As I sat down in the public gallery of Court Number 3 at the Edinburgh Justiciary this morning I looked over at the jury box and saw - a television cameraman.
This was a sentencing, so I wasn't expecting to see a jury, but the sight of a cameraman was truly extraordinary.
Steve Kydd - from Scottish Television - turned and grinned at me. Then he stretched out his hands in front of him and started shaking them - 'comedy nervous' style.
I wouldn't have blamed him for feeling slightly apprehensive - rarely in the course of media history can one man's index finger have been put to such significant use.
For when the judge walked in and Steve pressed the record button on his camera, a new age dawned in the reporting of court cases.
In the event, it was, inevitably, an anti-climax.
Lord Justice Bracadale is clearly not a man given to showing off. He sentenced the murderer who was standing in the dock to the mandatory term of life imprisonment with the minimum of fuss.
But what a huge moment.
Applications from broadcasters to film inside courtrooms in Scotland will now be considered on a case-by-case basis, and legislation is being prepared to establish a similar system in England and Wales.
The justification? We have an open justice system, and television cameras enable the public to see justice being done in far greater numbers than can squeeze into the public galleries.
At the moment, the authorities in Edinburgh and London speak of allowing only the judge to be filmed, and only while he's passing sentence.
Will that be enough? Well, to use a crude televisual term, the 'money shot' when it comes to seeing justice done must surely be the look on the guilty person's face when sentence is passed, and at last they receive their just desserts.

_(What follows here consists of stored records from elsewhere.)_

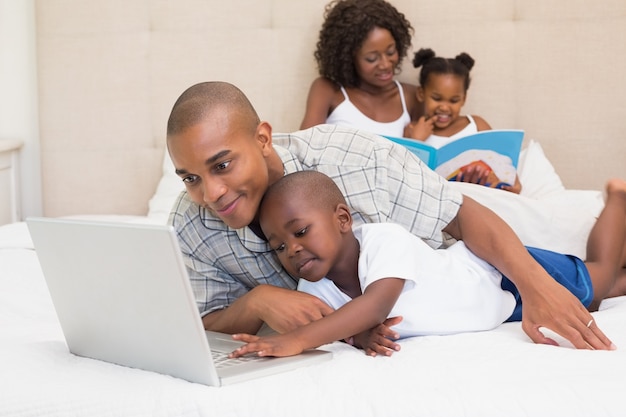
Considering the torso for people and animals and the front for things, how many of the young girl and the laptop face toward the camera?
1

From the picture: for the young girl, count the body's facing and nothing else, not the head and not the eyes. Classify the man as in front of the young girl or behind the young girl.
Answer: in front

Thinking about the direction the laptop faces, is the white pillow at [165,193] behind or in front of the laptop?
in front

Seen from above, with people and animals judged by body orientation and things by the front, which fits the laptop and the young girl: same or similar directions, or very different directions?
very different directions

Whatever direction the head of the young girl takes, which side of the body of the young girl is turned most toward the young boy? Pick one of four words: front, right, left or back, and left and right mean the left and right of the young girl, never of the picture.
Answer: front

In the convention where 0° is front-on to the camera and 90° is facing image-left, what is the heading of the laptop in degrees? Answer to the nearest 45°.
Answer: approximately 225°

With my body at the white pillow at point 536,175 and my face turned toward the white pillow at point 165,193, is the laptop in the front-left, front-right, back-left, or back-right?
front-left

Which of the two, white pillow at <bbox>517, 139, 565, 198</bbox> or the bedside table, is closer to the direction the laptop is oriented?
the white pillow

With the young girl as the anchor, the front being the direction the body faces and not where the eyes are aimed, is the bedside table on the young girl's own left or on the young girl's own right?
on the young girl's own right

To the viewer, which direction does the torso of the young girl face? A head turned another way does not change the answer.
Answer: toward the camera

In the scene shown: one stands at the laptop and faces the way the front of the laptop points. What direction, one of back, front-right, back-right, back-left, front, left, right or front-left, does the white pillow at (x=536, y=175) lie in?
front
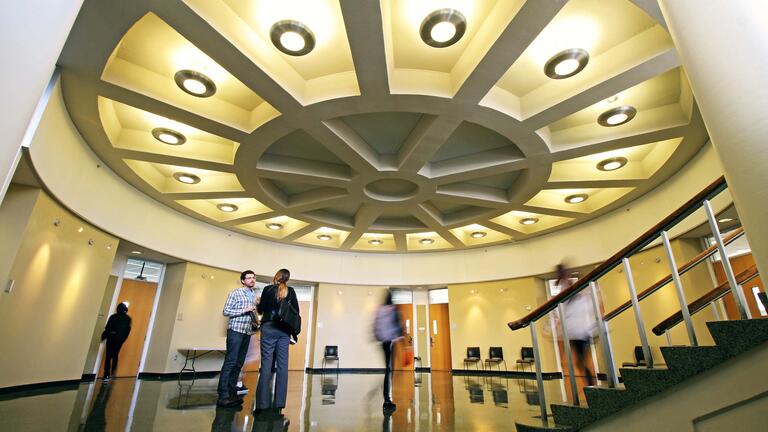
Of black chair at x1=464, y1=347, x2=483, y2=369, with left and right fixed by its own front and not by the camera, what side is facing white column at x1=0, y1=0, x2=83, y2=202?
front

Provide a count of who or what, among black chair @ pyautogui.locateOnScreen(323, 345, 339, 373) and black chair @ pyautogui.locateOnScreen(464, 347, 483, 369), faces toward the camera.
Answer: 2

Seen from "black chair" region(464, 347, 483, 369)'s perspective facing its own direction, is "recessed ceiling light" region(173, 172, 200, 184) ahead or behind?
ahead

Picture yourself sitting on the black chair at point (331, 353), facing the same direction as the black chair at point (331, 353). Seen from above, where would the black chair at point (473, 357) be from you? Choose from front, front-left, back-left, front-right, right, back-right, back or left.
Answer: left

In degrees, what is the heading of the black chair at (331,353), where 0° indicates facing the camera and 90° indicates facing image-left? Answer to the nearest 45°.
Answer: approximately 0°

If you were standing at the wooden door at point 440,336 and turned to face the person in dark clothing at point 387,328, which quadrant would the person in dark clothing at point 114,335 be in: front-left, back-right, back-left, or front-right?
front-right

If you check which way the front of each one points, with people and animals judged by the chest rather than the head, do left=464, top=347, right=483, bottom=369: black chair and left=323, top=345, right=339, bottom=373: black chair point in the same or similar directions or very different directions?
same or similar directions

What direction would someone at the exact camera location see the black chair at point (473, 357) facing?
facing the viewer

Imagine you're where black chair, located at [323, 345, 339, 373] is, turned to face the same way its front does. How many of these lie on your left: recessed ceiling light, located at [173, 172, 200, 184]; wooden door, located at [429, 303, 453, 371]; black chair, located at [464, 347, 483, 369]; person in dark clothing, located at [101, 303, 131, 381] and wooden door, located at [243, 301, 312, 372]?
2

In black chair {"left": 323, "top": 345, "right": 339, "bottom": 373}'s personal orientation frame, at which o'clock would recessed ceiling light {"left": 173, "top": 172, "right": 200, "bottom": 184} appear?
The recessed ceiling light is roughly at 1 o'clock from the black chair.

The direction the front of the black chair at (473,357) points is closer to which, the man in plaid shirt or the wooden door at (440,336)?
the man in plaid shirt

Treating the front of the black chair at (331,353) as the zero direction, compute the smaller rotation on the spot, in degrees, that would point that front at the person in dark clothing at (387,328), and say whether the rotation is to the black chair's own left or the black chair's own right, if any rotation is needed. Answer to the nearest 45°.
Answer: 0° — it already faces them

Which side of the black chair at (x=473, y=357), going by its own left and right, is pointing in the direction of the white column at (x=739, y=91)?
front

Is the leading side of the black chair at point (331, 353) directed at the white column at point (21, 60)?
yes

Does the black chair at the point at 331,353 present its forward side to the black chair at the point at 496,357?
no

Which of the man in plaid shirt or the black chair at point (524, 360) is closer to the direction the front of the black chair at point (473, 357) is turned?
the man in plaid shirt

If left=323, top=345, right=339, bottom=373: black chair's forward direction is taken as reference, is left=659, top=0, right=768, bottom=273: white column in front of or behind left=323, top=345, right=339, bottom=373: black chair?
in front

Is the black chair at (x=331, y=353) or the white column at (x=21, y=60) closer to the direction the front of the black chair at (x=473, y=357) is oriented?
the white column

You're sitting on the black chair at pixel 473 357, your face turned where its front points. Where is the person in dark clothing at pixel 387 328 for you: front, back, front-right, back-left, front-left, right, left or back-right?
front
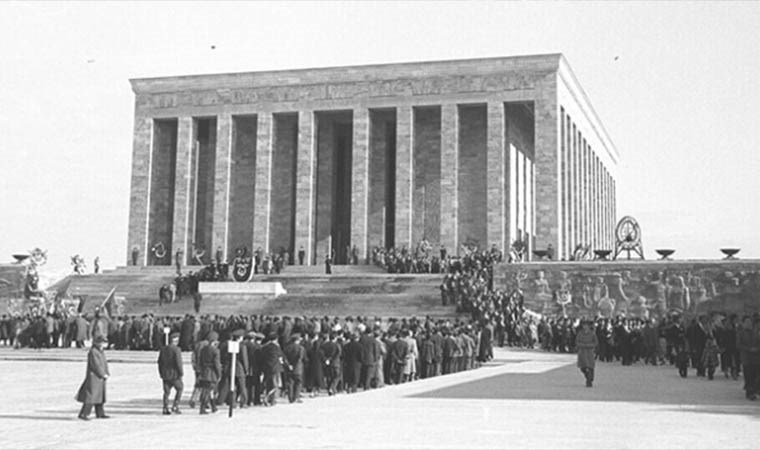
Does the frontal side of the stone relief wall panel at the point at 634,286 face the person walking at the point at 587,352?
yes

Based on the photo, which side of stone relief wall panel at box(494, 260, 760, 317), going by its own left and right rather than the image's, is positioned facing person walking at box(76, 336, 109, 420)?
front

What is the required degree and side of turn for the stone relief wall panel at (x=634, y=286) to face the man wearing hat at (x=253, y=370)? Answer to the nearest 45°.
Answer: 0° — it already faces them

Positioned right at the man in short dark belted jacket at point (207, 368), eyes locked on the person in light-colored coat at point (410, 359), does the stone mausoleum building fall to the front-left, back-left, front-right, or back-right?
front-left

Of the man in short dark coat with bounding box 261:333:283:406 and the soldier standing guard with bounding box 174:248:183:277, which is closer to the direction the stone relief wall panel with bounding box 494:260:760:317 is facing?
the man in short dark coat

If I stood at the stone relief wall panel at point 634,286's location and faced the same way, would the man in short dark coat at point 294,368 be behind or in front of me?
in front

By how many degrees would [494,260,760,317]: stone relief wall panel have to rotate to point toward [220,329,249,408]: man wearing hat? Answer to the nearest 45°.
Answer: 0° — it already faces them

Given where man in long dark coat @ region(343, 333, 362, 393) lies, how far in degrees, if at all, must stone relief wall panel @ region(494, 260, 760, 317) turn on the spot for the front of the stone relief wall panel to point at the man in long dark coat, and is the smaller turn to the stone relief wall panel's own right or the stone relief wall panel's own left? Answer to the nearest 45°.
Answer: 0° — it already faces them

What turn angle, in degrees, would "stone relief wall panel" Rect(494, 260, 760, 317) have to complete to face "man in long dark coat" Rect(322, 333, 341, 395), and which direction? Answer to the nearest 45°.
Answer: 0° — it already faces them

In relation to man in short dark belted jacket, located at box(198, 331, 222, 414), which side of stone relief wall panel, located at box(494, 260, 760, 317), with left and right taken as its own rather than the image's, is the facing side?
front

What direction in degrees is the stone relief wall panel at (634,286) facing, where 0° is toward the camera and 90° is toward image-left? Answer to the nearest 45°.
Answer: approximately 0°

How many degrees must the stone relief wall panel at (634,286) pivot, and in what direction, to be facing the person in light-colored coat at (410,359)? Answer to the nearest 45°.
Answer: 0° — it already faces them

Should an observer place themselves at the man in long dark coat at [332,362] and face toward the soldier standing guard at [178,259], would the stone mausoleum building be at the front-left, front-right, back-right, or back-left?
front-right

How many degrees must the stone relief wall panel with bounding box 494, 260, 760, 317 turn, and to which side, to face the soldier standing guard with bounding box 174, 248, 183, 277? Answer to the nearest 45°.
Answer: approximately 90° to its right
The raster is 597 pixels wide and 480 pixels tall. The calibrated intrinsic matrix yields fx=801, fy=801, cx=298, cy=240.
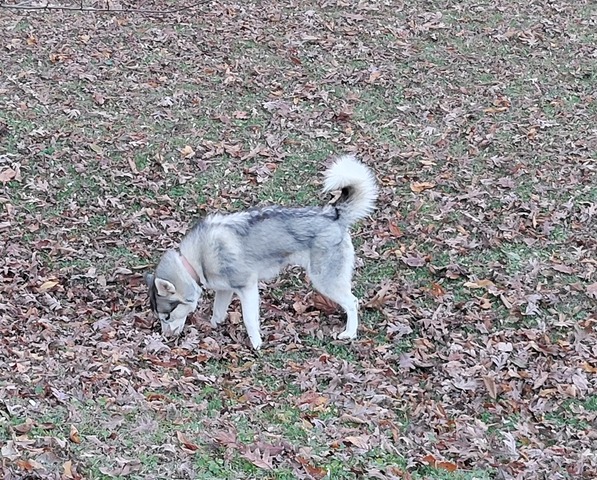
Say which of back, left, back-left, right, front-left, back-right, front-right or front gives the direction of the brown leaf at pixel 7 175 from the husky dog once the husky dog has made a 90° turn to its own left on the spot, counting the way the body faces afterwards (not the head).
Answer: back-right

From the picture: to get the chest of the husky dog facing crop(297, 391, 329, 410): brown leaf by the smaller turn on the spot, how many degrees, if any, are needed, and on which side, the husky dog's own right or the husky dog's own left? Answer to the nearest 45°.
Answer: approximately 90° to the husky dog's own left

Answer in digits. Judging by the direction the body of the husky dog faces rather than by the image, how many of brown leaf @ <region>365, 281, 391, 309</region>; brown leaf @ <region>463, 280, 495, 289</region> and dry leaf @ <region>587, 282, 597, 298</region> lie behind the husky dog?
3

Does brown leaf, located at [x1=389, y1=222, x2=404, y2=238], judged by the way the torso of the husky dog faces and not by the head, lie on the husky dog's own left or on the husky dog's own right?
on the husky dog's own right

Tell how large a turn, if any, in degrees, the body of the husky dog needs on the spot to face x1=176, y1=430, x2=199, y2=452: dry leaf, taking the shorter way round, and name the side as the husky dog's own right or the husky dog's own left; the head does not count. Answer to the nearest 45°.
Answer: approximately 90° to the husky dog's own left

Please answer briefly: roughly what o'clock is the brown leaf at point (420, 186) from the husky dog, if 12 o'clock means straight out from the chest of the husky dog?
The brown leaf is roughly at 4 o'clock from the husky dog.

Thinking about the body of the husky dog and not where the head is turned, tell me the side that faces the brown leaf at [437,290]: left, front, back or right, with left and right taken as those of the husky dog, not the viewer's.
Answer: back

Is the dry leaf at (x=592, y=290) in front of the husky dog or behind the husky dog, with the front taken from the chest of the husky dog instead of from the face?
behind

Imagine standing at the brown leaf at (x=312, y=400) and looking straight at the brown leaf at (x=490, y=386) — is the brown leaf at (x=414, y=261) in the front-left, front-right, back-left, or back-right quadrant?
front-left

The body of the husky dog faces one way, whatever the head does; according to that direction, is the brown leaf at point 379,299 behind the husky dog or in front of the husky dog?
behind

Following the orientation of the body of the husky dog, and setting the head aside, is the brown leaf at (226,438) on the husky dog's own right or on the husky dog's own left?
on the husky dog's own left

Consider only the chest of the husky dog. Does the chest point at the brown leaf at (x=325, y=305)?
no

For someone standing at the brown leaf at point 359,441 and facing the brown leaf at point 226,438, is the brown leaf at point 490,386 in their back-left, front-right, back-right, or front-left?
back-right

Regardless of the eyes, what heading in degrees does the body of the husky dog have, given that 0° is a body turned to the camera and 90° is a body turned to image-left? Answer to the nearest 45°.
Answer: approximately 90°

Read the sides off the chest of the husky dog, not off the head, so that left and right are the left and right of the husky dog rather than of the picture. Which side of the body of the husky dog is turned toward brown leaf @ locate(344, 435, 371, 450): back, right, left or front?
left

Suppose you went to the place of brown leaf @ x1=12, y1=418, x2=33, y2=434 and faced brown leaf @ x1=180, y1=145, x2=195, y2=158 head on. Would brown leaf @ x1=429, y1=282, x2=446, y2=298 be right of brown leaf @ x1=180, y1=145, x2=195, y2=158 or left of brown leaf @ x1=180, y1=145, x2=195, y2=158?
right

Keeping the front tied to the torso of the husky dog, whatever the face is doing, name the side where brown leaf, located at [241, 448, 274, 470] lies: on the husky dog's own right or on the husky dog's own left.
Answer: on the husky dog's own left
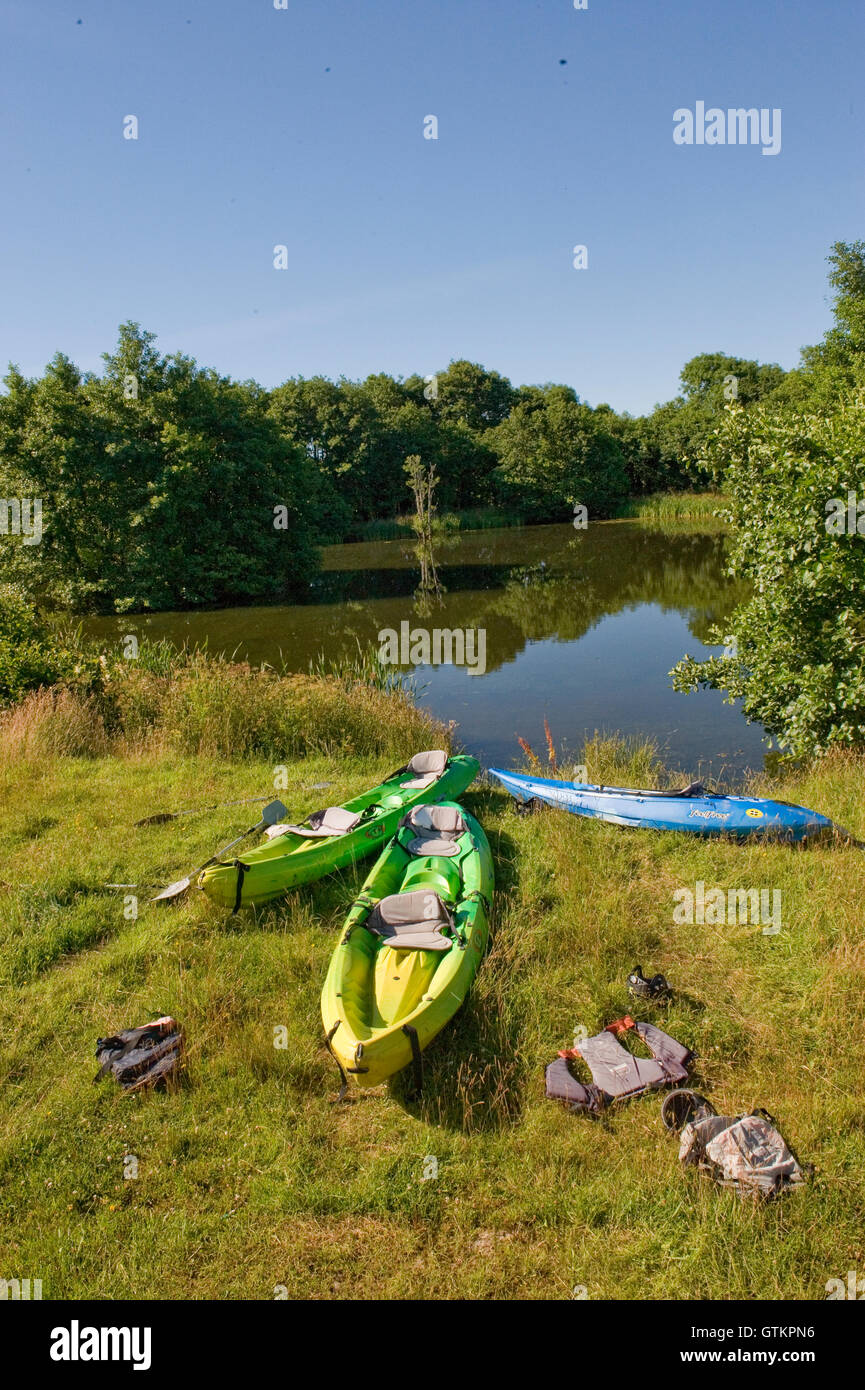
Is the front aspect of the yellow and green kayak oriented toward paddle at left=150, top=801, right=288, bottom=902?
no

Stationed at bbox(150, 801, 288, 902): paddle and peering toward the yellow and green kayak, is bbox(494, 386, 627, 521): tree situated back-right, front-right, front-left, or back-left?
back-left

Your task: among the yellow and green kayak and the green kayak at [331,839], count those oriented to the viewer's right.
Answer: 0

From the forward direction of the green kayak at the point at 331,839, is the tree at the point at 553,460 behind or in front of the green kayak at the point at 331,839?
behind

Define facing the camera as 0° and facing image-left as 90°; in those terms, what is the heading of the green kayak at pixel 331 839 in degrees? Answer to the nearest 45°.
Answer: approximately 45°

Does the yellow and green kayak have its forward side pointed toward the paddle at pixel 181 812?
no

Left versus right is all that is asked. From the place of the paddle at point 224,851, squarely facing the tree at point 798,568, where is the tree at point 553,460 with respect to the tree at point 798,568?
left

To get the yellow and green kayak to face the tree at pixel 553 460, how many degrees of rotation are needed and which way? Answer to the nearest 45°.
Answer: approximately 180°

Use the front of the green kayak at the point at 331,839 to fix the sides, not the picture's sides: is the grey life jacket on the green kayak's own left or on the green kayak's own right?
on the green kayak's own left

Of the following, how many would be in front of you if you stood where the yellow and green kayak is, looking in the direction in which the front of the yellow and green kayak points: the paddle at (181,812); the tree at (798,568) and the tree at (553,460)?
0

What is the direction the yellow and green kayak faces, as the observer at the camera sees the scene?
facing the viewer

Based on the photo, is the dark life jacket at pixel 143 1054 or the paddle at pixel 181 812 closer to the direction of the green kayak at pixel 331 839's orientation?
the dark life jacket

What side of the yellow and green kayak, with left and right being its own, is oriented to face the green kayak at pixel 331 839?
back
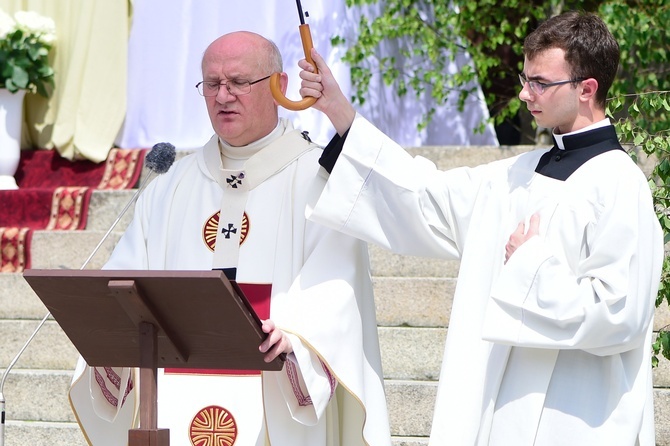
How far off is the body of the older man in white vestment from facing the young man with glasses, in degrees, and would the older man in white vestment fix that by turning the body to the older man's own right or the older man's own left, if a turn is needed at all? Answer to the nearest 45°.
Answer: approximately 90° to the older man's own left

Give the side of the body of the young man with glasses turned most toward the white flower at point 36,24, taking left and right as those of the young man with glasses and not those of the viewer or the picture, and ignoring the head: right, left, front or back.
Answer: right

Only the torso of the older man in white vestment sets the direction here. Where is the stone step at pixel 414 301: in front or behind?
behind

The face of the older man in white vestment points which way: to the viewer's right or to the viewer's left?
to the viewer's left

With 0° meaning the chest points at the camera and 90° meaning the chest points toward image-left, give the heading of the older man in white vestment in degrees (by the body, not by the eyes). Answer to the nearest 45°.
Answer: approximately 45°

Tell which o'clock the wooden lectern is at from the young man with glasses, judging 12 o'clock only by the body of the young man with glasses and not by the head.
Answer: The wooden lectern is roughly at 1 o'clock from the young man with glasses.

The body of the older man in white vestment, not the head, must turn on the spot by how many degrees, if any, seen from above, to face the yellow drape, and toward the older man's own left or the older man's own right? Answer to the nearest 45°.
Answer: approximately 135° to the older man's own right

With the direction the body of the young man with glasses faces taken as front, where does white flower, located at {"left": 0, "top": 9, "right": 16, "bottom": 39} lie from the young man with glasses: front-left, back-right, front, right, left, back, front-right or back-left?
right

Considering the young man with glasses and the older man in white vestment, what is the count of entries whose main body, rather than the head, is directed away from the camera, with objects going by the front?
0

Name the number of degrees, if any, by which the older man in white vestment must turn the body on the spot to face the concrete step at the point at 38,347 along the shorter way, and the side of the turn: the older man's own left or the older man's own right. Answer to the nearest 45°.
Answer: approximately 90° to the older man's own right

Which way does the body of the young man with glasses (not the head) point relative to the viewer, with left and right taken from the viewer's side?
facing the viewer and to the left of the viewer

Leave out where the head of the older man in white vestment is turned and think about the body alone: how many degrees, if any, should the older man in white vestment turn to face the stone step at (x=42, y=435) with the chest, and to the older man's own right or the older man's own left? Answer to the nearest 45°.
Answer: approximately 90° to the older man's own right

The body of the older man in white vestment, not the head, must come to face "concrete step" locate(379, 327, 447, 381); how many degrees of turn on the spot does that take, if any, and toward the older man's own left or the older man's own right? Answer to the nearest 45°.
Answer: approximately 180°

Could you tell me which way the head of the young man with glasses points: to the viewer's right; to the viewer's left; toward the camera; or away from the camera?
to the viewer's left
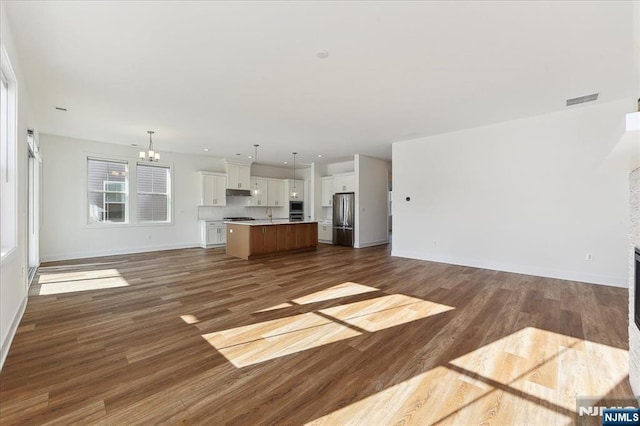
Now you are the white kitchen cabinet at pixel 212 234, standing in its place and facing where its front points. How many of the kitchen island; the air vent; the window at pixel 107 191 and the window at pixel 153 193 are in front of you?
2

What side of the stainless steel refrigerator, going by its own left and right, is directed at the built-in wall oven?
right

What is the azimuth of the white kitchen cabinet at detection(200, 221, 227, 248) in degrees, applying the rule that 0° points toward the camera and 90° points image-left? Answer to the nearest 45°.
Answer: approximately 315°

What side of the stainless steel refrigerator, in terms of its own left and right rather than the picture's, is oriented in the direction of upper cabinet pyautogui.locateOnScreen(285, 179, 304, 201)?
right

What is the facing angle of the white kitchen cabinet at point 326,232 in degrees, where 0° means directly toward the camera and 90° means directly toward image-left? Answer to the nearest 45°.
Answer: approximately 45°

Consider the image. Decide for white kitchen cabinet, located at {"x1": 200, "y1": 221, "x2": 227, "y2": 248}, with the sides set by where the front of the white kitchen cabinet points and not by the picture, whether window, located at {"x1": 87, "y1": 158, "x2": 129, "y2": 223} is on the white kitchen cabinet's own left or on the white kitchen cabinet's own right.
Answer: on the white kitchen cabinet's own right

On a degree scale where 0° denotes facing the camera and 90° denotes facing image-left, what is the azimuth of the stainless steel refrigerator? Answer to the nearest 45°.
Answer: approximately 45°
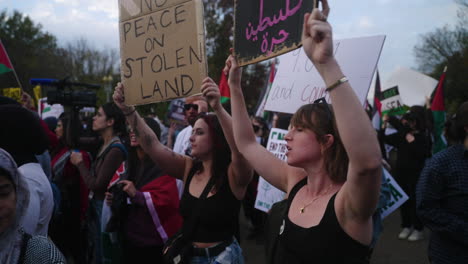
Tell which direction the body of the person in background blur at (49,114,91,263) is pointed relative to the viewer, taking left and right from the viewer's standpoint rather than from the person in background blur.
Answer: facing to the left of the viewer

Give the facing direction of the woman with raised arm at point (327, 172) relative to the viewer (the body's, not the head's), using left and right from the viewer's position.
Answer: facing the viewer and to the left of the viewer

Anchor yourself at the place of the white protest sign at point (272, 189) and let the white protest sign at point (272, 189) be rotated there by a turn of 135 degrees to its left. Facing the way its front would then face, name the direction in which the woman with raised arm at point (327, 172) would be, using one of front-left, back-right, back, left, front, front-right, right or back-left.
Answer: back-right

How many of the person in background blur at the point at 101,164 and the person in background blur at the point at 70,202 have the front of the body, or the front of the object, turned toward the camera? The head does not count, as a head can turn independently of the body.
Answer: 0

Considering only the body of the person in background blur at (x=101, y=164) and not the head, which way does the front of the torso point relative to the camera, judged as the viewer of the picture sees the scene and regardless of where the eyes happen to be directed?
to the viewer's left

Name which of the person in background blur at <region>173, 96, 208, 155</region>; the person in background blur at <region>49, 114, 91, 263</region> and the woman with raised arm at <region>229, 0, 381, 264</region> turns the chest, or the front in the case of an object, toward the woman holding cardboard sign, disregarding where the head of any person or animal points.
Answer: the person in background blur at <region>173, 96, 208, 155</region>

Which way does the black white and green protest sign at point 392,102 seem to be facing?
toward the camera

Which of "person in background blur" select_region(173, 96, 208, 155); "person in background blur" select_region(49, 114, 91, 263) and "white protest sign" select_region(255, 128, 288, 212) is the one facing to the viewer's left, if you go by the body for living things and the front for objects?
"person in background blur" select_region(49, 114, 91, 263)

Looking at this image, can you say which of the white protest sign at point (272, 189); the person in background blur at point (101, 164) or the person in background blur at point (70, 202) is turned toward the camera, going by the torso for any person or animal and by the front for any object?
the white protest sign

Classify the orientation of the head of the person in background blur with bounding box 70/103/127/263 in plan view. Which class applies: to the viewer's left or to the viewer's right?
to the viewer's left

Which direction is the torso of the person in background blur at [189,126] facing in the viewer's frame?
toward the camera

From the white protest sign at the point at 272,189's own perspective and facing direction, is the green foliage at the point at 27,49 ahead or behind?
behind

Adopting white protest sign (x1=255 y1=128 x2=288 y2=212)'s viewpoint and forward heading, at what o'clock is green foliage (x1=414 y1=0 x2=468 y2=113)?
The green foliage is roughly at 7 o'clock from the white protest sign.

There are huge issues of privacy here, and care must be taken to protect victims, vulnerable witnesses and even vulnerable offenders. We must also avoid the soap operas into which murder trials in the United States have often turned.
A new 'reality television' court cases must never be. But the media seek to serve the public appetite for pictures of the guilty - as the sight of photographers jamming their cameras against the windows of prison vans will tell you.
It's an appetite which may not be satiated by footage of a high court judge speaking measured words.